Mr Cohen says those signing up to the new MIT Sloan masters degree will gain an edge in the jobs market through exposure to its “world class faculty and cutting edge research”. Professors teaching the course include Erik Brynjolfsson, co-author of the influential book about the technological reinvention of work, The Second Machine Age.
He says there will be a heavy emphasis on the need to “connect insight to action”, partly through a 10-week summer project at a company working on a real data science problem.
Mark Kennedy, director of Imperial’s KPMG Centre for Advanced Business Analytics, says highly technical graduates can be “good at Stem stuff and terrible at explaining what they are doing to a business person”.
A course such as Imperial’s one-year MSc in business analytics, which costs £26,000 and is in its first year of operation, can be a “rounding out” for such people, he argues.
Mastery of machine learning — getting computers to improve through their experience — and data visualisation “doesn’t naturally translate into knowing how to formulate the right question for a senior business decision maker”, he adds.
But Stem hotshots do not have to give up a whole year to a Big Data finishing school.
The Data Incubator, a young US company, runs an eight-week fellowship for postgrads who are looking to enter industry, for instance. The fellowship — a boot-camp style conversion course — is paid for by employers who seek to scoop up the best talents for their own data-wrangling needs.
The business was set up by Michael Li, who has worked as a data scientist at Foursquare, a leisure app, and as a quantitative analyst in finance.
Mr Li suggests that for those who already have a strong statistical background, it may not make sense to take a long course in business analytics — “and sleep through 80 per cent of it”.
Meanwhile, regular MBA programmes can also have a strong business analytics component, although not in such depth as a standalone masters course.
Demystifying data for generalists
At a less technical level, the boom in Big Data courses is also being fed by the need for a special type of worker — those who can bridge the gap between the data analysts and the managers who are supposed to frame the questions that the process is supposed to answer.
Chris Bradshaw plans to be one of these people linking the generalists in suits with the specialists in T-shirts. After an undergraduate degree in chemical engineering, he worked in management consultancy for 15 years before signing up for the inaugural Imperial MSc in business analytics.

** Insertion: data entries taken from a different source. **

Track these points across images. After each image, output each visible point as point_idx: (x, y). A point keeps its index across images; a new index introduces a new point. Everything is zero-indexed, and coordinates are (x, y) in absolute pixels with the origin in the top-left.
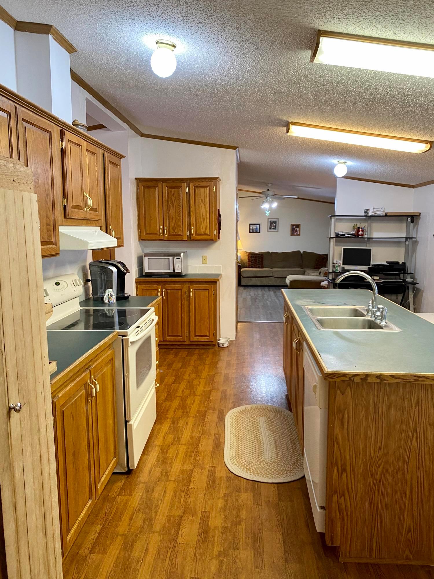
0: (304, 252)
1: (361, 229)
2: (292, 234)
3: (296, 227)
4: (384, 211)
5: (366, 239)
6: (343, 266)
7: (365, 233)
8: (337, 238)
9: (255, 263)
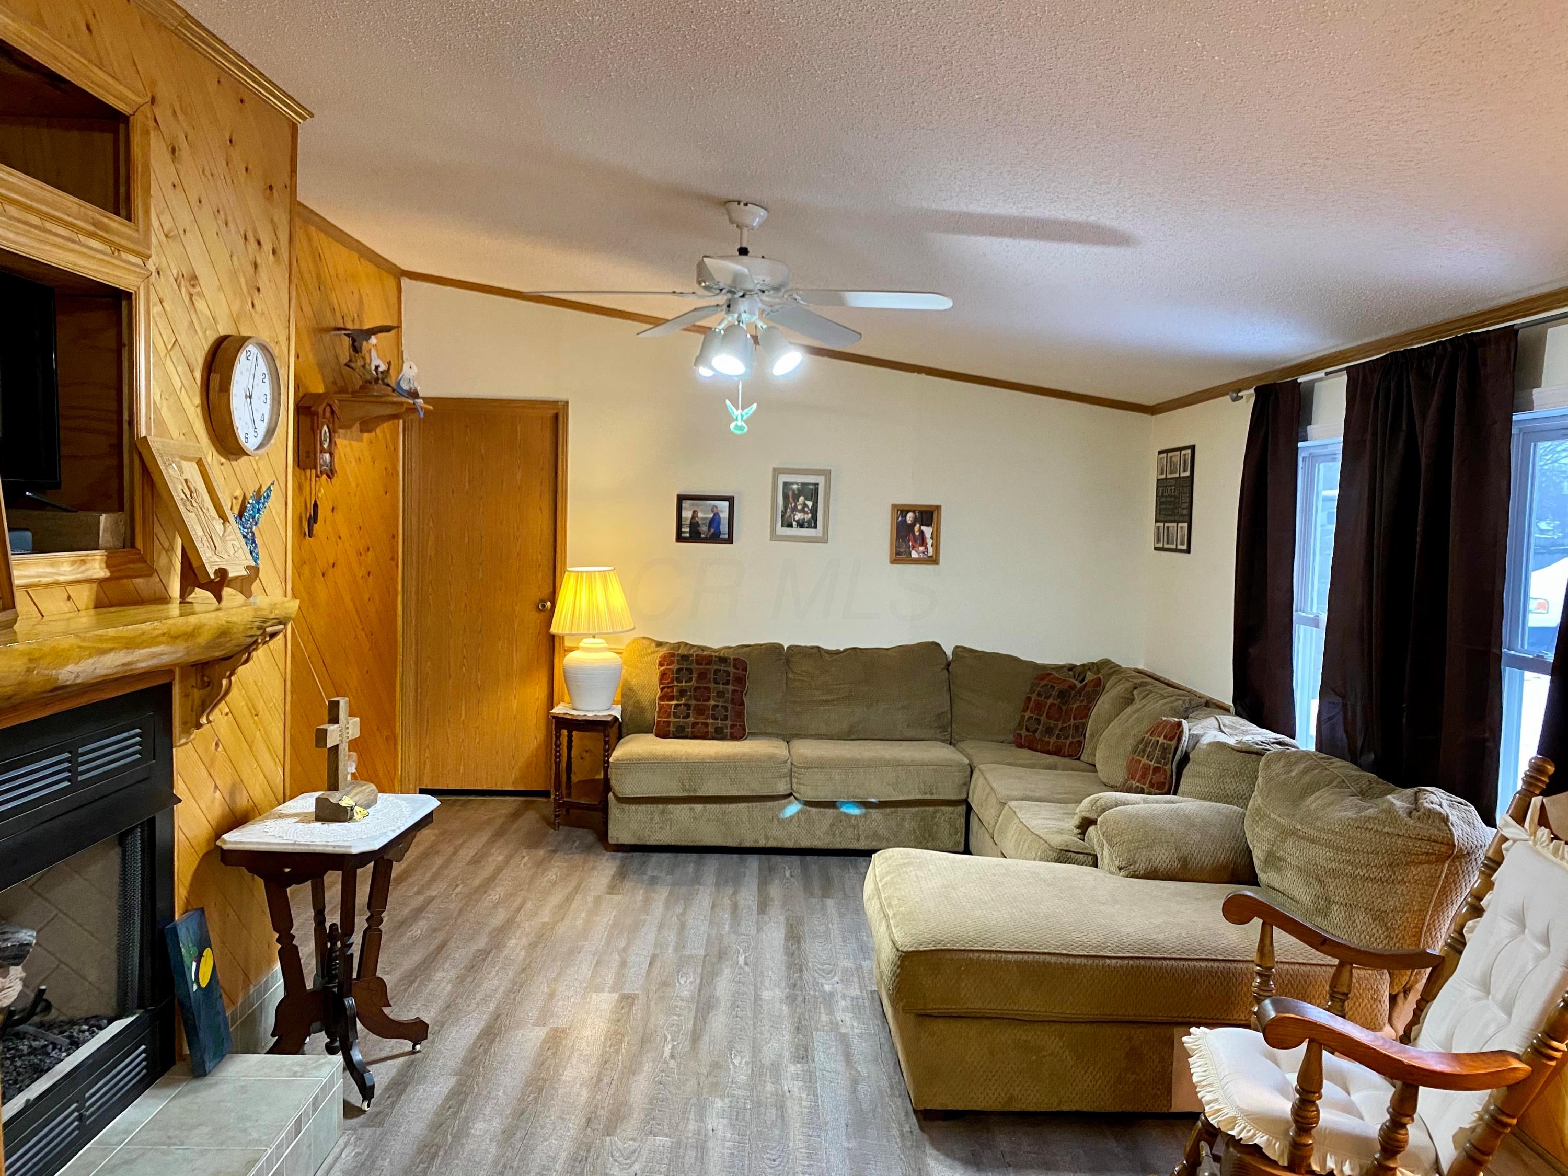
3: (916, 520)
9: (701, 711)
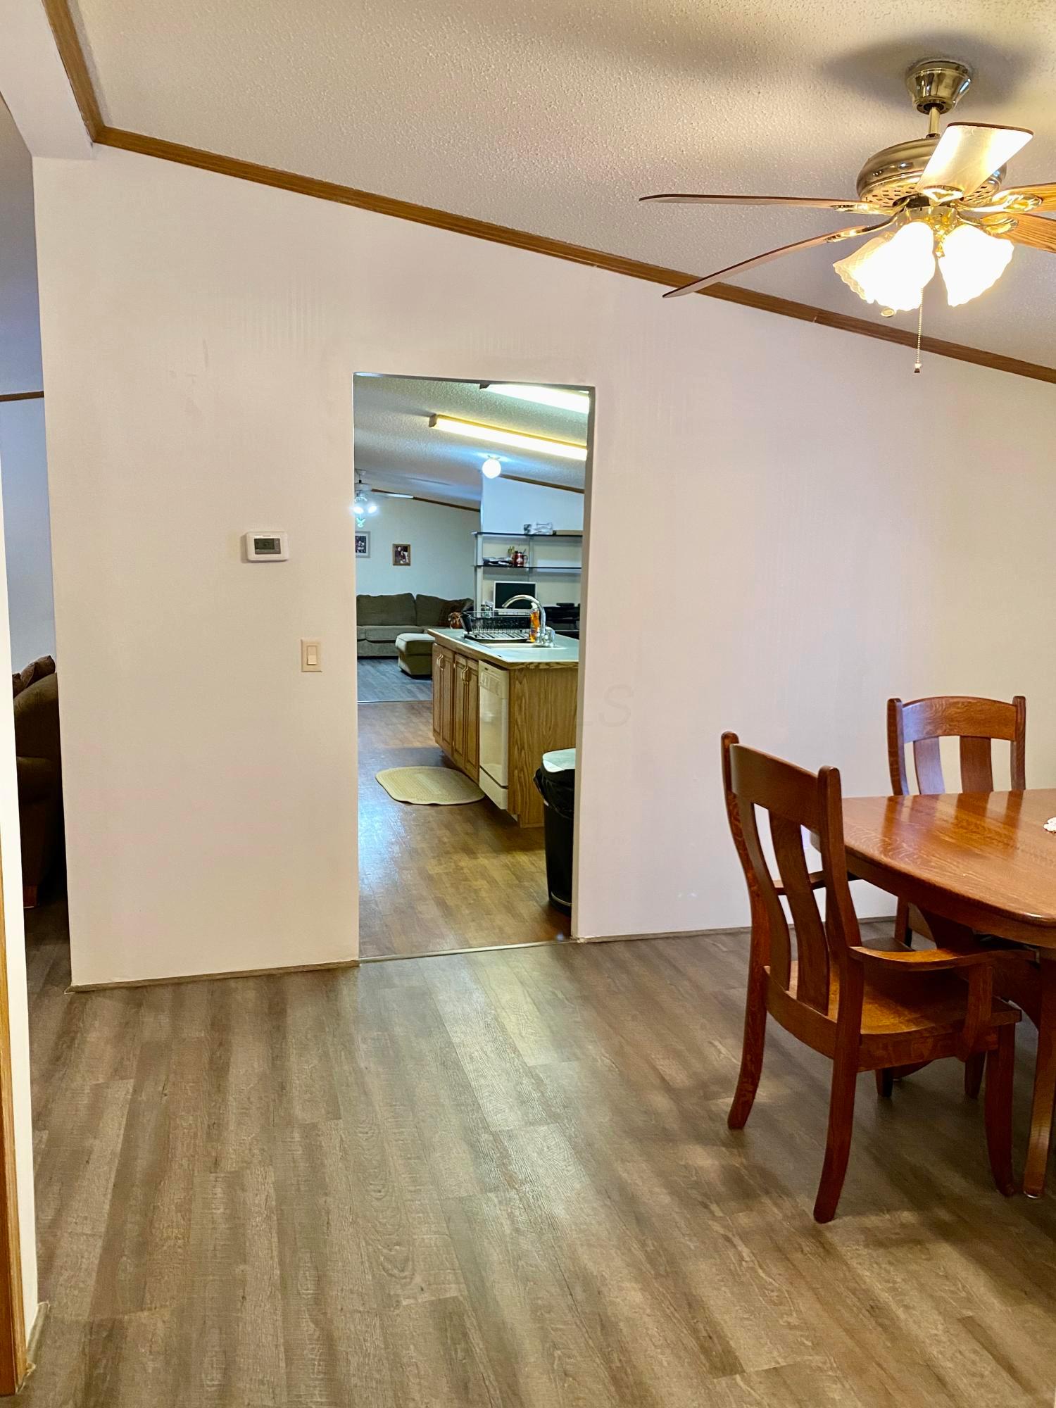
0: (418, 596)
1: (519, 554)
2: (396, 563)
3: (402, 550)
4: (551, 529)
5: (528, 569)
6: (497, 609)
7: (525, 561)
8: (486, 568)
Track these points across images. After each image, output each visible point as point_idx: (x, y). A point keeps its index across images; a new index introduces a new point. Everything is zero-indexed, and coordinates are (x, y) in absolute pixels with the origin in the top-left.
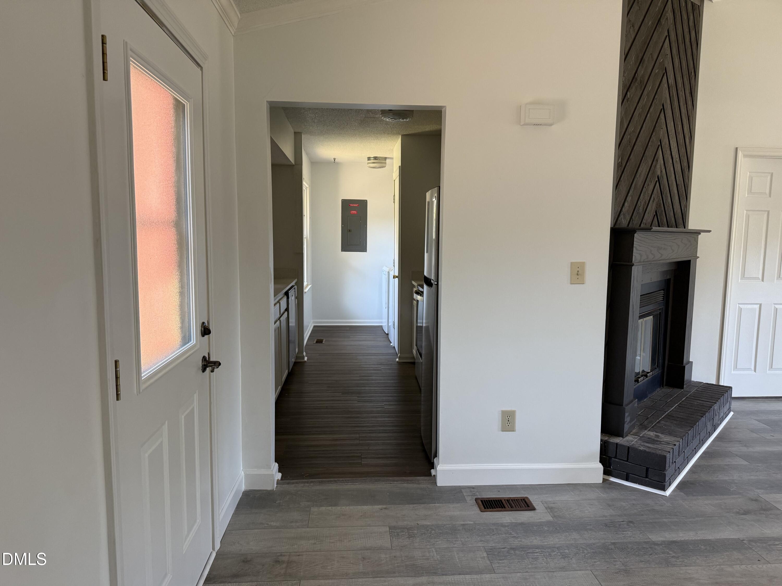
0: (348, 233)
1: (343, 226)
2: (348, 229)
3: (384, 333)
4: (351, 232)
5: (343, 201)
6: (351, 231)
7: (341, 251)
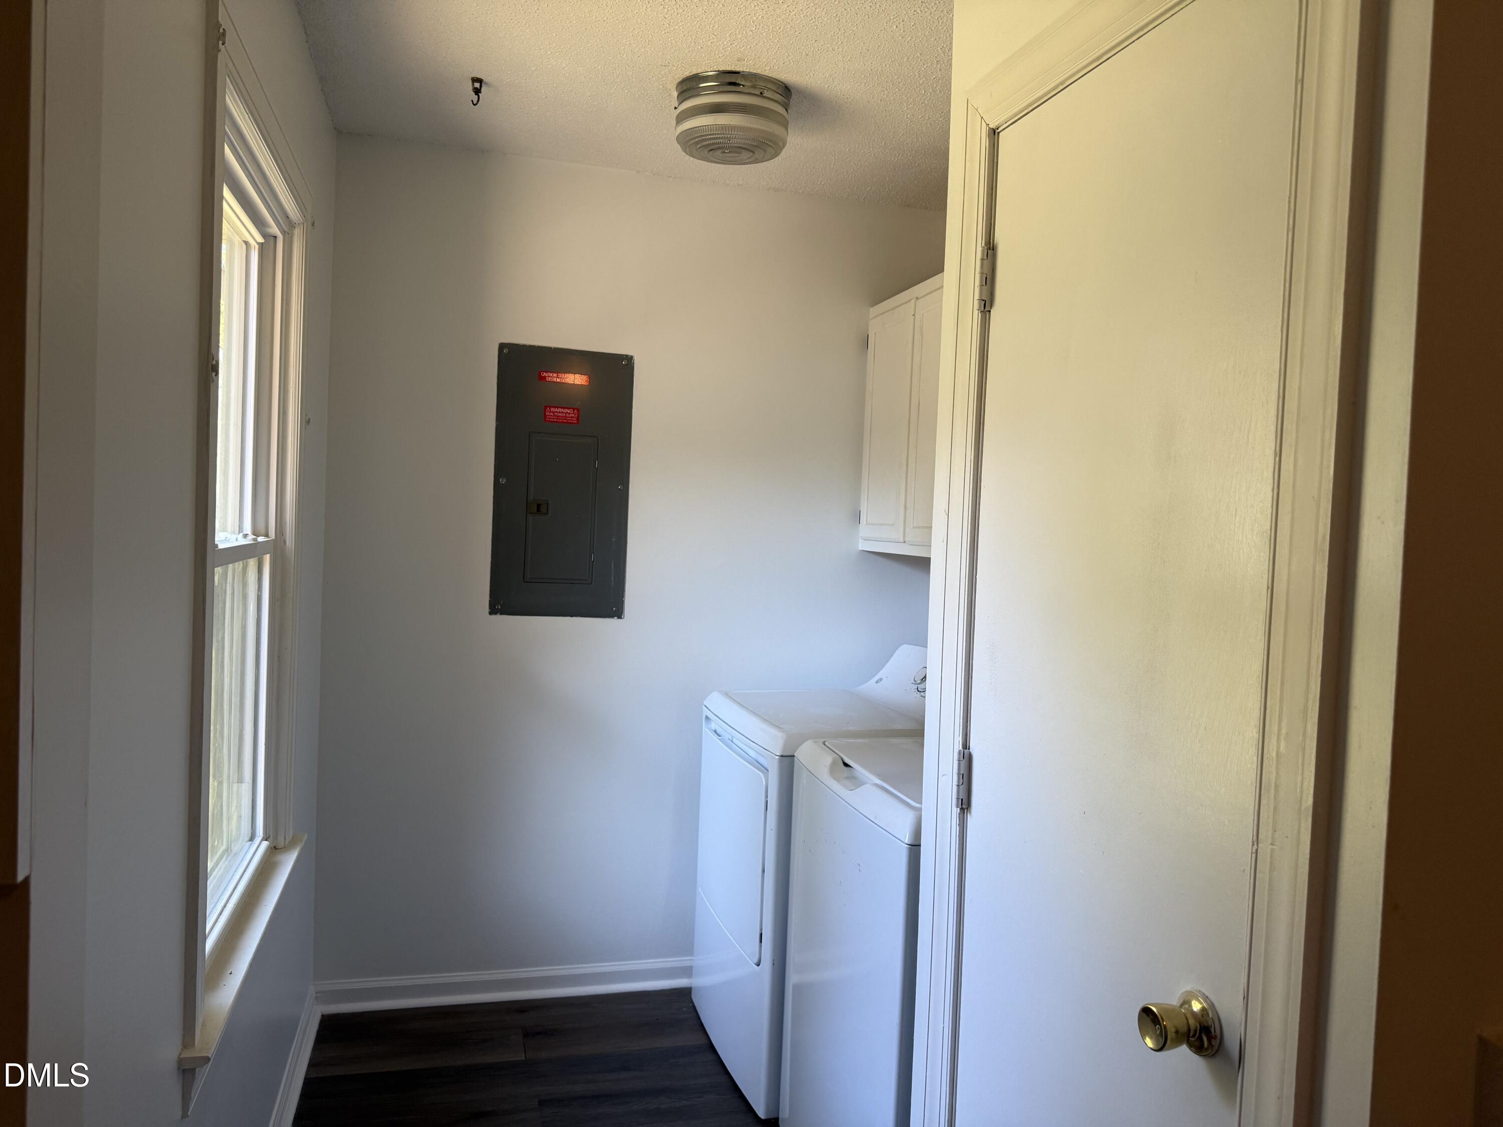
0: (530, 517)
1: (503, 481)
2: (531, 498)
4: (547, 513)
5: (505, 351)
6: (543, 509)
7: (487, 610)
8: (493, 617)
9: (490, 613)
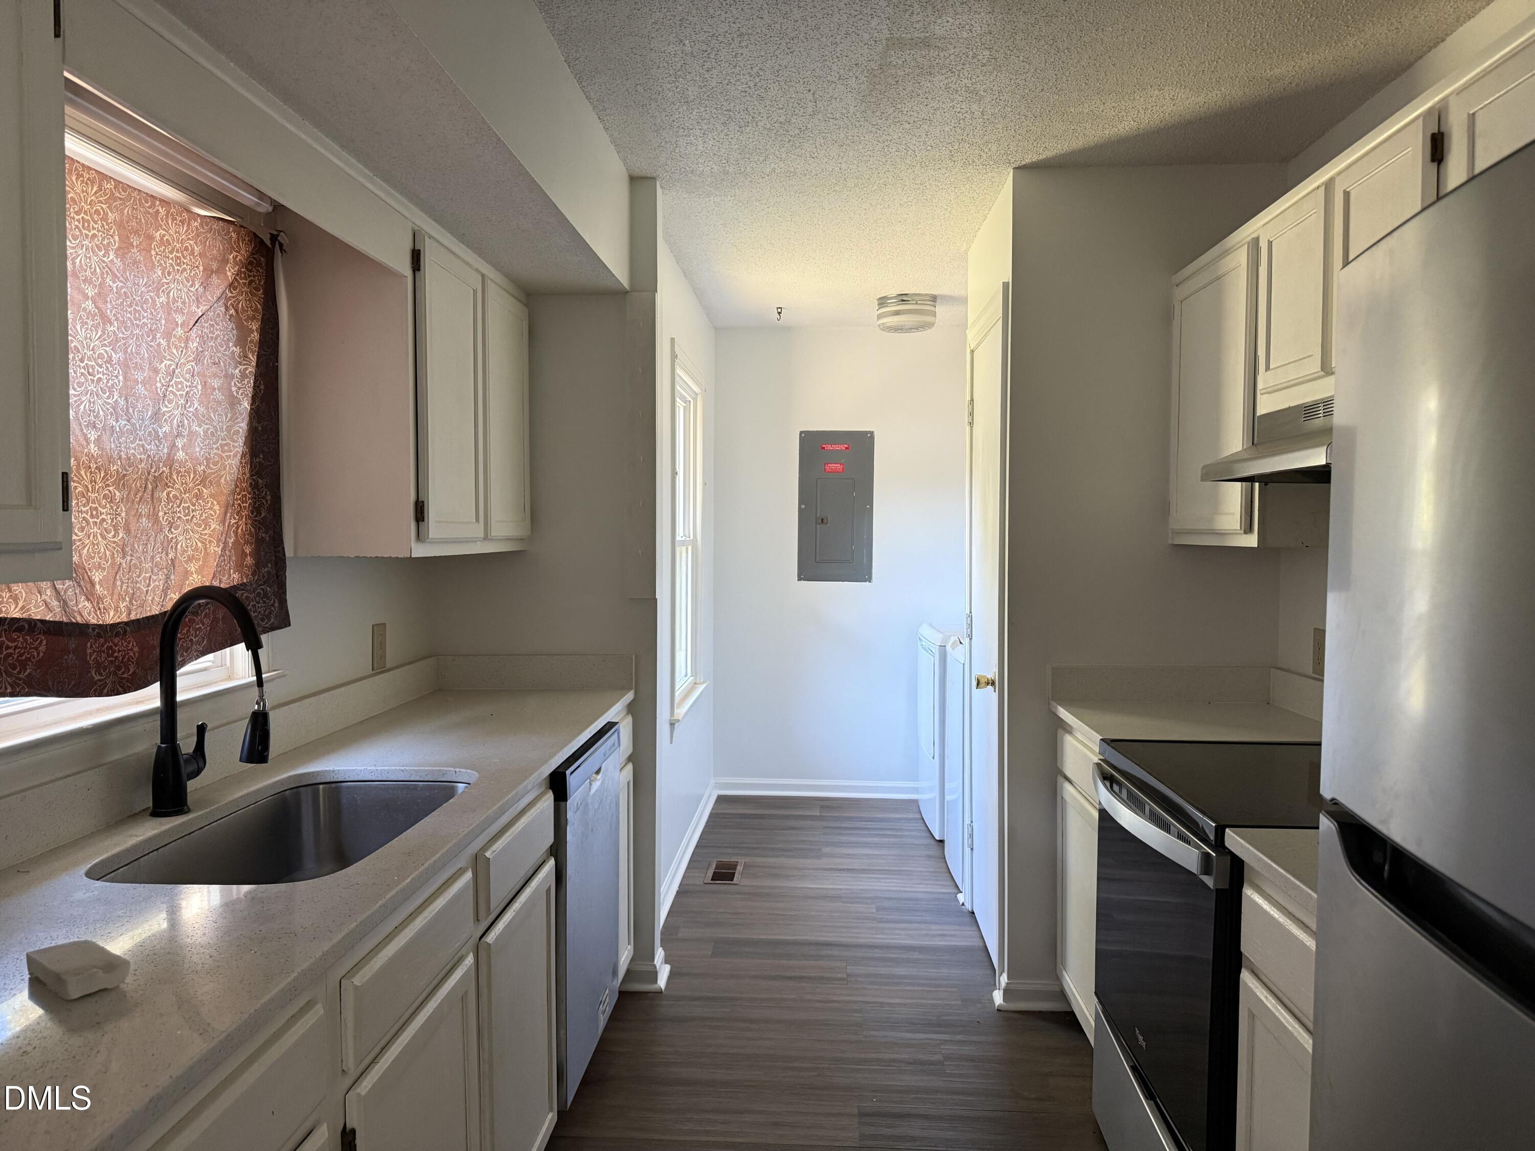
0: (818, 526)
1: (803, 507)
2: (818, 515)
3: (924, 834)
4: (827, 523)
5: (803, 435)
6: (825, 521)
7: (797, 579)
8: (800, 582)
9: (798, 580)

The 39-year-old was drawn to the intellectual challenge of the emerging discipline after the rather less elegant slog of helping to implement large-scale IT projects. “It’s a massive growth area,” he says of business analytics.
While some of his peers on the course want to develop expert coding skills in Python or R, a statistical computing language, he is content to “understand what goes in and comes out”.
That chimes with the attitude of Soumitra Dutta, dean of Cornell University’s Johnson business school, who has a Big Data research background. Although his school has not as yet launched a standalone business analytics degree, he says its courses already have a strong quantitative bent.
The growing technological sophistication of the subject means that it is getting harder for even the most tech-savvy to stay at the cutting edge of data science, he adds, meaning that a bridging role is a good one for a generalist to target.
“On the business side, I don’t think the real value is learning how to start programming. What we need to be able to do is learn how to work the programmers.”